Criterion can do Better
It's never a good sign when I find myself trying hard to like a game. Such is the case with NFS Hot Pursuit, a game that dared to update the beloved PC classic and rekindle my passion in arcade racers. Taken as a whole, Criterion has done a solid job of repackaging the game for the current console generation, blending the "no brakes required" thrills of their previous Burnout games with the sort of sticky socia media hooks that is sure to plague video games well into the next generation.

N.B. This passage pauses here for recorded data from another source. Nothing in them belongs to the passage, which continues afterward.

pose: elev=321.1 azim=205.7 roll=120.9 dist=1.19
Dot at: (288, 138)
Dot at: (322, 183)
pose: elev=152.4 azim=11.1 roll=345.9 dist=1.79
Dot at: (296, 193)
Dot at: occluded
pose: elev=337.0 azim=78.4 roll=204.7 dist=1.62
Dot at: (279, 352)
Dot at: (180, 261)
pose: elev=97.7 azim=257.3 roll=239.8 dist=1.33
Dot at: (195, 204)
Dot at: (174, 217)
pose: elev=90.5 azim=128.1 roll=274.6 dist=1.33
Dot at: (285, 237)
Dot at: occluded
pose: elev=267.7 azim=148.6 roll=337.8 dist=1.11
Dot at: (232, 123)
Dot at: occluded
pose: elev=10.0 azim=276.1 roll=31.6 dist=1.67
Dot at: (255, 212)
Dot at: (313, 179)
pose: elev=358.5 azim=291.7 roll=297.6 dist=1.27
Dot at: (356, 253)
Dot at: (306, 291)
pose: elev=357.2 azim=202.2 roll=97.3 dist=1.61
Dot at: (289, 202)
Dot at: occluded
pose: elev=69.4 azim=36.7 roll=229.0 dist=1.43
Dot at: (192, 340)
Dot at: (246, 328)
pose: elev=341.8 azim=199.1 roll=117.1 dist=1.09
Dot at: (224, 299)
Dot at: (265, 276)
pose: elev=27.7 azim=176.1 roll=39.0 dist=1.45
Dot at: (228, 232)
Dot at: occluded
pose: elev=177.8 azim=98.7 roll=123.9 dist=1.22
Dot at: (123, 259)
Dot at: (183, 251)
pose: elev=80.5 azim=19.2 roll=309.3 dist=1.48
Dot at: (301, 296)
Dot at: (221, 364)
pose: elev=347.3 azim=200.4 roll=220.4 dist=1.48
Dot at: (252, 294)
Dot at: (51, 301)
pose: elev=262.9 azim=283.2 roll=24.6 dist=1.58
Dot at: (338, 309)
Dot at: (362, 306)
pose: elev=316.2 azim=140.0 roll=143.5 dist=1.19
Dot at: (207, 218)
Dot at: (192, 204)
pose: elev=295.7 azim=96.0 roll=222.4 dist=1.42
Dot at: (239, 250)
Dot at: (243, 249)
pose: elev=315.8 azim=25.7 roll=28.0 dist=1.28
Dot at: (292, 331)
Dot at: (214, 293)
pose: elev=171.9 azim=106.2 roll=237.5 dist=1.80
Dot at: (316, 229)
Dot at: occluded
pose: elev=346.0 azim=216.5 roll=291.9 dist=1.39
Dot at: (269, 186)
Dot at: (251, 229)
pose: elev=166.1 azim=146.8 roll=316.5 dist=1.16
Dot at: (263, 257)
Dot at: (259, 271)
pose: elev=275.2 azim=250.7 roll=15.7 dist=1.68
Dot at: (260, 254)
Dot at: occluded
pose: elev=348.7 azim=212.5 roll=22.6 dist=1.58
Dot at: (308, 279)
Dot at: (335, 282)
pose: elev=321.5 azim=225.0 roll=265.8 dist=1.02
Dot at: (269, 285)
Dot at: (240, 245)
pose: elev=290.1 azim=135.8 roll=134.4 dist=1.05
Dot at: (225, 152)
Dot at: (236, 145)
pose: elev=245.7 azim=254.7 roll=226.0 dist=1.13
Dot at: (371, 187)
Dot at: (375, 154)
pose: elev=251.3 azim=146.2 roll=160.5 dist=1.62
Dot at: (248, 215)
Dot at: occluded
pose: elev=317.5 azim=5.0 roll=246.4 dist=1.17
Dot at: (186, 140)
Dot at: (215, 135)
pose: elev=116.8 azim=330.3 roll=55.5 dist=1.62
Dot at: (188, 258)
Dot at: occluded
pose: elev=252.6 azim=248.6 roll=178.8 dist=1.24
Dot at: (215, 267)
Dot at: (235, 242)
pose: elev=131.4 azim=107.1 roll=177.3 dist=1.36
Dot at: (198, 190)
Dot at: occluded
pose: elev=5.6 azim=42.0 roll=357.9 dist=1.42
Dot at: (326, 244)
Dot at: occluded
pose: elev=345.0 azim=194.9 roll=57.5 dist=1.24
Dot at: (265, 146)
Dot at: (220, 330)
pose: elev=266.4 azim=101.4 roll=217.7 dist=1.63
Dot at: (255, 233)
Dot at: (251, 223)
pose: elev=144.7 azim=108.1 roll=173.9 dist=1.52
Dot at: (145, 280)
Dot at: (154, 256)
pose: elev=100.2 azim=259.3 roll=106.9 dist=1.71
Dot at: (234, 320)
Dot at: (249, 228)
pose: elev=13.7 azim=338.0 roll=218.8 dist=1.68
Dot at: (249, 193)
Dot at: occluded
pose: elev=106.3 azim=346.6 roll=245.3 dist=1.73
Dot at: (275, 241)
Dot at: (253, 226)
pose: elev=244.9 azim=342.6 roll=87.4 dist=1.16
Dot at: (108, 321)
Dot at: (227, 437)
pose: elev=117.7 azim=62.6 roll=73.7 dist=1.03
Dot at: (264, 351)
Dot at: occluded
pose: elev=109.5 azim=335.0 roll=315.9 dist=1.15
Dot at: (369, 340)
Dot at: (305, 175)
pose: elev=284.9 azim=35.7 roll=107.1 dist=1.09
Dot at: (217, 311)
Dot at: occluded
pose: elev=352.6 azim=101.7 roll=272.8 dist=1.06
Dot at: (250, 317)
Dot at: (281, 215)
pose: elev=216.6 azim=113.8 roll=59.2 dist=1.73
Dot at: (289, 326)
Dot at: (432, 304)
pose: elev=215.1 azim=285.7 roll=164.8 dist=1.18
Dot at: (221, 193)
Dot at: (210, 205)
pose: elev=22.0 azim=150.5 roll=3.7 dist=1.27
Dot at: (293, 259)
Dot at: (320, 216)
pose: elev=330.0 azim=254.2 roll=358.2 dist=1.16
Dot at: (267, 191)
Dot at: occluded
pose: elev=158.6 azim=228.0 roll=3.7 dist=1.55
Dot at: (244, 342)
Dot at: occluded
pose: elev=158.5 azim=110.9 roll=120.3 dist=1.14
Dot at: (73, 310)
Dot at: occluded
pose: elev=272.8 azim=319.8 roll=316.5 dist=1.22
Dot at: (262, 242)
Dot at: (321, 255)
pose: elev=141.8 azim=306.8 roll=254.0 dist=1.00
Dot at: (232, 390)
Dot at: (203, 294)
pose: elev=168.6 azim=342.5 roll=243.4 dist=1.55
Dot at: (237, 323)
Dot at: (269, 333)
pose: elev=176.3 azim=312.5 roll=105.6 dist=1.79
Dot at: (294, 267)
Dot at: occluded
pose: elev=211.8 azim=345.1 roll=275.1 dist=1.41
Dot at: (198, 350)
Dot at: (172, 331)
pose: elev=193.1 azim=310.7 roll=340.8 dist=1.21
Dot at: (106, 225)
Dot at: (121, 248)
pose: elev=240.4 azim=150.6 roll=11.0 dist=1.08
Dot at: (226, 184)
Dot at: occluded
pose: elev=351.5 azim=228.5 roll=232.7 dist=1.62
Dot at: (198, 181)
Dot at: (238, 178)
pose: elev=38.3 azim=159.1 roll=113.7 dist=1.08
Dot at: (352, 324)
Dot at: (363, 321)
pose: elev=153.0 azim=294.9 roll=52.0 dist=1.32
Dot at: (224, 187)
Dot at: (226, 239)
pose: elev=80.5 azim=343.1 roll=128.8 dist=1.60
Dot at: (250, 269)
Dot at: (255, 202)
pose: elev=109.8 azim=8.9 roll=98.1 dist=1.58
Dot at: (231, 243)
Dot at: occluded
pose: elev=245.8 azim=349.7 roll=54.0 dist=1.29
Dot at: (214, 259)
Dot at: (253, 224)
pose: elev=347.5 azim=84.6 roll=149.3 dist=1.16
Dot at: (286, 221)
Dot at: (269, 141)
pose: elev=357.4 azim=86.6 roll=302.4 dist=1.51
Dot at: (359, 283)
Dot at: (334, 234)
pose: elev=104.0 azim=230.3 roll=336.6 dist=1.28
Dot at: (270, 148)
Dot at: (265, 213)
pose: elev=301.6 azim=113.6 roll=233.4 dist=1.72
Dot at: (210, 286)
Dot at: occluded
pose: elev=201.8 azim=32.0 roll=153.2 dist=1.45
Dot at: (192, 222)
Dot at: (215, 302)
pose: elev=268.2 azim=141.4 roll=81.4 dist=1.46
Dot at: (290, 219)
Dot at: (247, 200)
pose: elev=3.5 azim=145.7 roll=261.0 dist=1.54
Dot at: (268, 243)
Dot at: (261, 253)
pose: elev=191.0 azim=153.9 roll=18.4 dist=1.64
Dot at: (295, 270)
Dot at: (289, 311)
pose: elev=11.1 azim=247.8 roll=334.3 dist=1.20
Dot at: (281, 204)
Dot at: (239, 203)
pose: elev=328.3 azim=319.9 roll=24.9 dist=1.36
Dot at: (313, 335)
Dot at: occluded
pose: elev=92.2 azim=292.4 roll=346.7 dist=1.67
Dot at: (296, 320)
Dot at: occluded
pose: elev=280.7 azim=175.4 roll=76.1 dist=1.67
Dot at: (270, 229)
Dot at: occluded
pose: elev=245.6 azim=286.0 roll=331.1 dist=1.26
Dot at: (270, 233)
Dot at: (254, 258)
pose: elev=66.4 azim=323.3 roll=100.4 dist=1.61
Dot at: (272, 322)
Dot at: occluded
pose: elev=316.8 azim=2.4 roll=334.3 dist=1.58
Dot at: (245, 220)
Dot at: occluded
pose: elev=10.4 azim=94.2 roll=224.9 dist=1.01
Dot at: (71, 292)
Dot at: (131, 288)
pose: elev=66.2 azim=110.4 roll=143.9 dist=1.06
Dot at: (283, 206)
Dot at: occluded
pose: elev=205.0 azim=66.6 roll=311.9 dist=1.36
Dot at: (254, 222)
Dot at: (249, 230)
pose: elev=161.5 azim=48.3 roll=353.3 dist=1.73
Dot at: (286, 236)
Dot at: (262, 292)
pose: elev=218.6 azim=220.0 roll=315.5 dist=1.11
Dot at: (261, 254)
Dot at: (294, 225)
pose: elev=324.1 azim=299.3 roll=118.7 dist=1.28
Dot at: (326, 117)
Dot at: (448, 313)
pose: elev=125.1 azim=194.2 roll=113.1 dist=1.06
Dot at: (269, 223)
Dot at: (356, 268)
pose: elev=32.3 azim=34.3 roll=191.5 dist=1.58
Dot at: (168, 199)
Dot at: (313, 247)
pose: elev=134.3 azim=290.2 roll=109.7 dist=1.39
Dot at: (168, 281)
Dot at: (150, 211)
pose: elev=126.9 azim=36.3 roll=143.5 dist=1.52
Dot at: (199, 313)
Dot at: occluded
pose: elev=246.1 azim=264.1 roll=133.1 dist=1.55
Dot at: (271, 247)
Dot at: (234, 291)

Kudos have to be passed along to EA as well. Autolog is a brilliant online feature. It fires up the competitive spirit among friends and makes even strictly Career mode gamers feel connected to the greater online experience. It's a wonder that it has taken someone this long to implement this kind of device but you can bet it'll be showing up in all of the Need for Speed games going forward.
So how bad is it for a game that, if stripped of Autolog, it reveals itself as an empty, frustrating slog? Let's start with the handling of the cars, which is a critical aspect of even the most arcadey racers out there. In short, it's borderline terrible. This assessment is coming from a gamer who's been raised on a variety of arcade racers as well as the simulation racing games over the last twenty years. Regardless of the make or model of car, the rides in Hot Pursuit are all uniformly twitchy as hell to control. It's even more sensitive than some of the beastlier cars in a serious sim like Forza is with all the assists turned off. Driving in this game is akin to sliding around in a tube of hot grease as the slightest nudge of the thumbstick will threaten to oversteer your car into oncoming traffic or a barricade dividing the track from one of a myriad of shortcut routes on any given course. Two straight days of the Career mode and I have yet to feel like I'm in control of any of the cars that I take for a spin.
And while the car handling is glaringly poor, the Career mode also comes up a bit short. For a game so focused on the rivalry between cops and racer, the Career mode seems content to throw time trial after time trial at you right off the bat. It's as if Criterion had no faith in the core game-play and found it necessary to hit you with the filler content early to get it out of the way. No, I don't feel compelled to drive along a barren course all by myself for four minutes and be penalized for grazing guard rails because grazing guard rails is what you end up doing because of the slippery car handling (see above).
My complaints get more minor after this point. Just little things, like how they force you take your left thumb off the stick in order to utilize your "weapons" (spike strips, EMP, etc.) on the D-pad when there are still the bumpers, Y and B buttons available, the blatantly rubberbanding AI or how the whole experience of gaining XP and "leveling up" is largely meaningless. They all add up to a product that is flashy and shiny as all hell but ultimately very poorly thought out.
Playing online? I haven't had the pleasure of racing with fellow humans. I've heard positive things about it which is why I'm rating Hot Pursuit three stars instead of the two I think it rightly deserves basedly solely on the single-player experience.
If you want a fun arcade racer, your local game store's bargain bin is probably overflowing with superior alternatives. Hot Pursuits flawed handling and over-reliance on Autolog is best reserved for only the most loyal Need for Speed fans.